Cardin, a Democrat, on Wednesday blasted a Republican proposal by South Dakota Rep. Dusty Johnson that would circumvent the need to grant the district statehood by merging the D.C. suburbs into the surrounding state of Maryland.
Johnson reintroduced the District of Columbia-Maryland Reunion Act on Wednesday afternoon, hours after Delaware Democratic Sen. Tom Carper reintroduced his bill that would grant the district statehood.
Democrats contend the district’s more than 700,000 residents deserve voting and other rights afforded to people who live in the 50 states. Republicans call the proposal a thinly veiled effort to give heavily Democratic Washington, D.C., a new House seat and two senators, diluting GOP strength in the legislative bodies.
Carper’s bill would have the District of Columbia consist solely of federal buildings and the National Mall. Johnson’s proposal goes in a different direction.
“The District of Columbia-Maryland Reunion Act kills two birds with one stone,” said Johnson in a press statement. “It removes the need for D.C. statehood, while also providing representation to individuals living in the district by merging the suburbs with Maryland.”

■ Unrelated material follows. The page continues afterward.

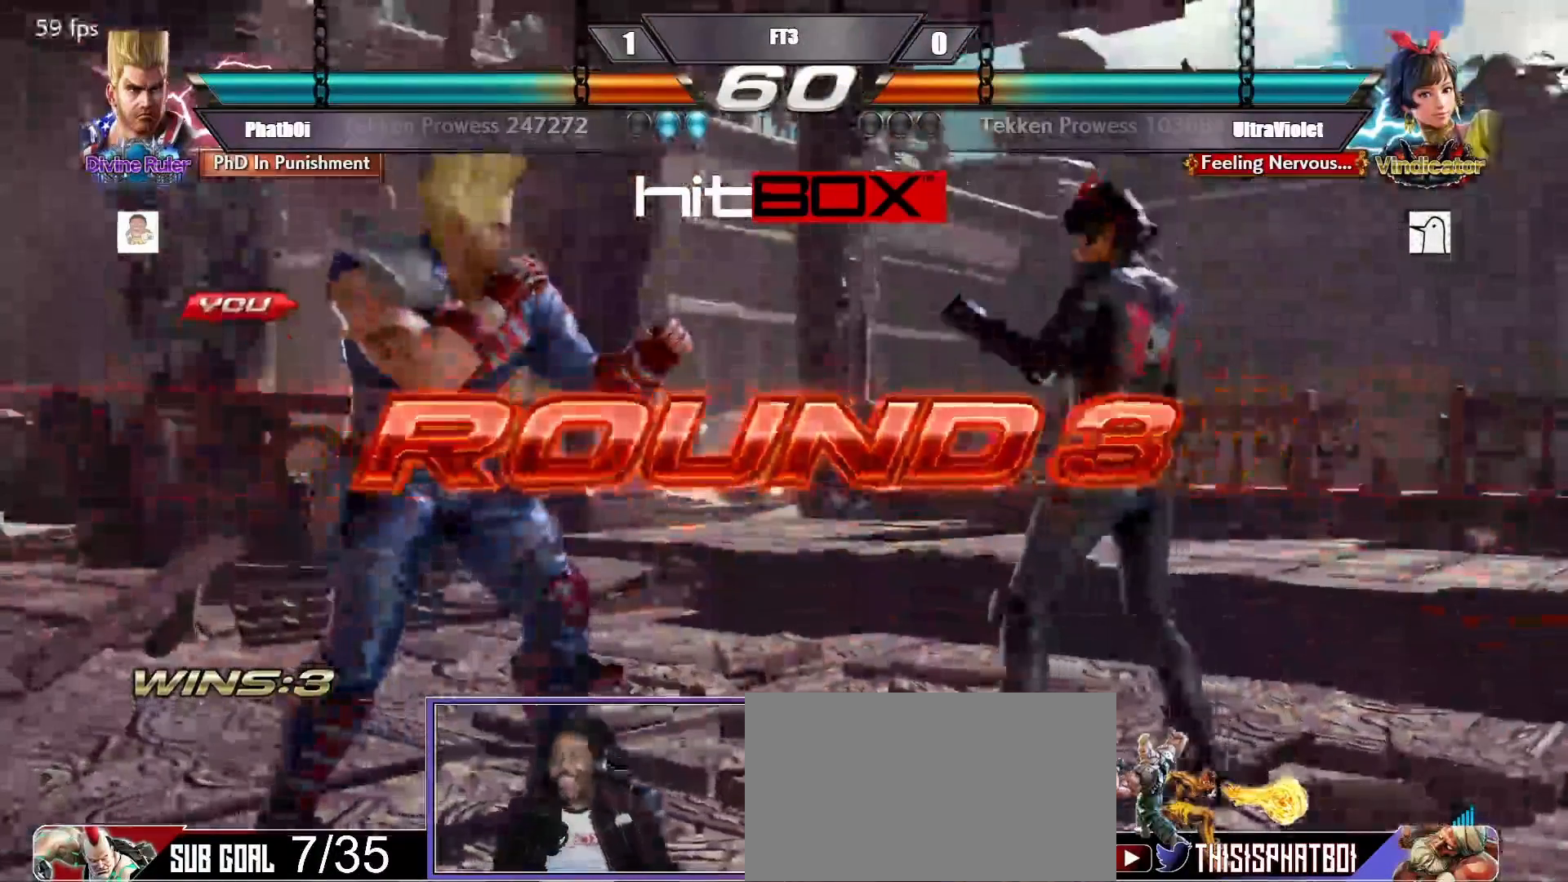
{"buttons": [], "events": []}
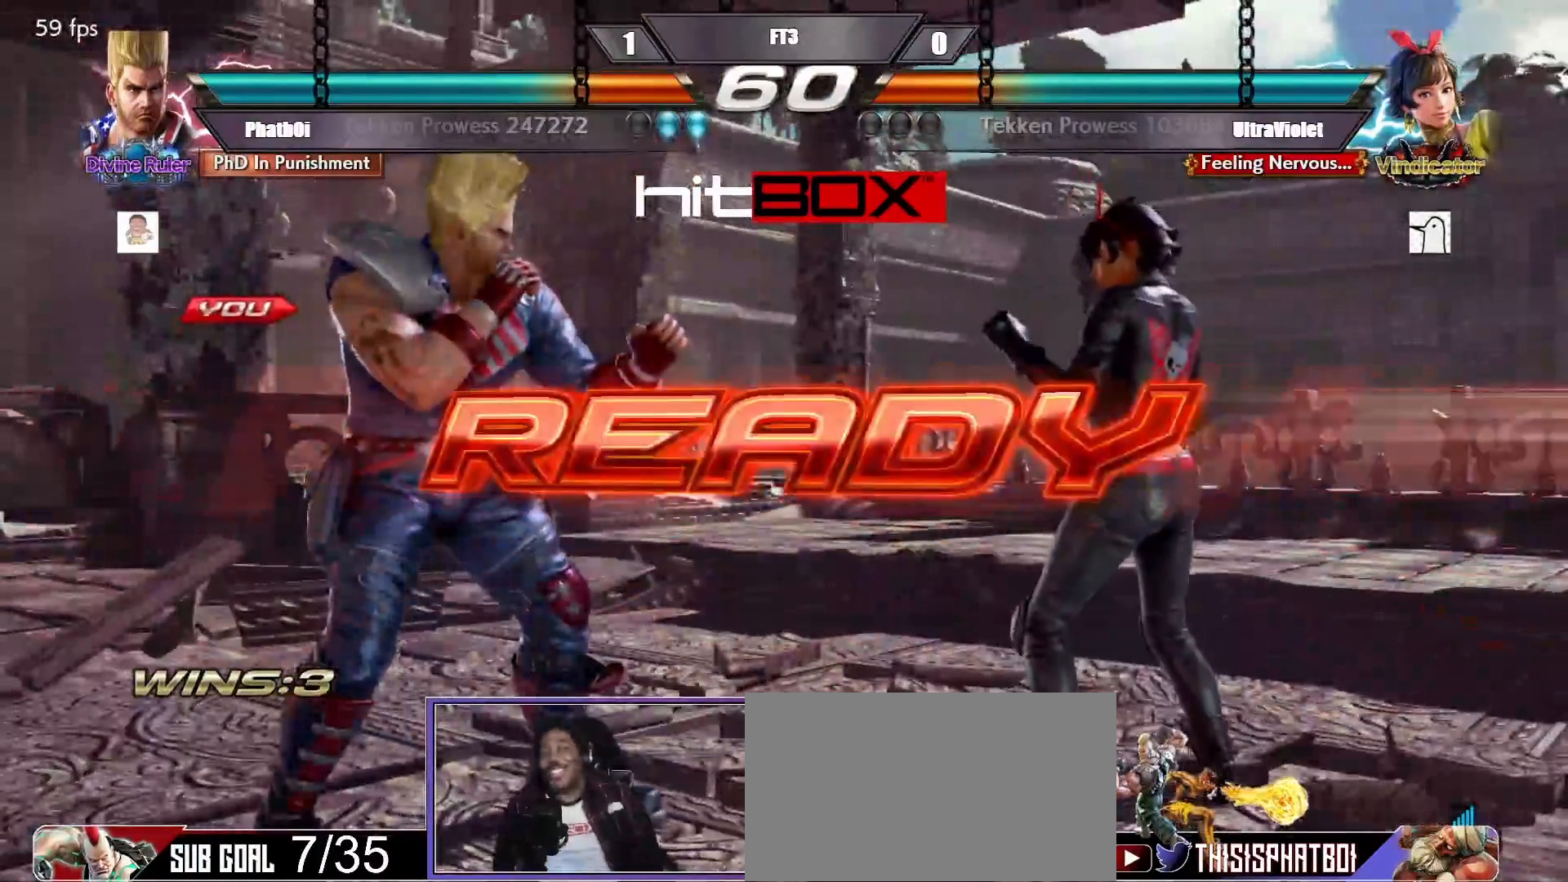
{"buttons": ["CROSS", "CIRCLE"], "events": [[350, "CIRCLE", "down"], [350, "CROSS", "down"]]}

Cardin told the Washington Examiner that Marylanders and D.C. residents do not want to go this route.
“[D.C. residents] don’t particularly want to do that, and Maryland doesn’t particularly want to do that. It’s not what they want. They want their own autonomy, which they are entitled to, and Maryland … doesn’t want to impose itself,” Cardin said.
“People should make their own determinations, and the district should be a state. It’s bigger than a lot of states already,” Cardin said. “We’re violating the Helsinki Principles with what we do to the people in the district. So to me, it’s a human rights issue. It’s not a partisan issue.”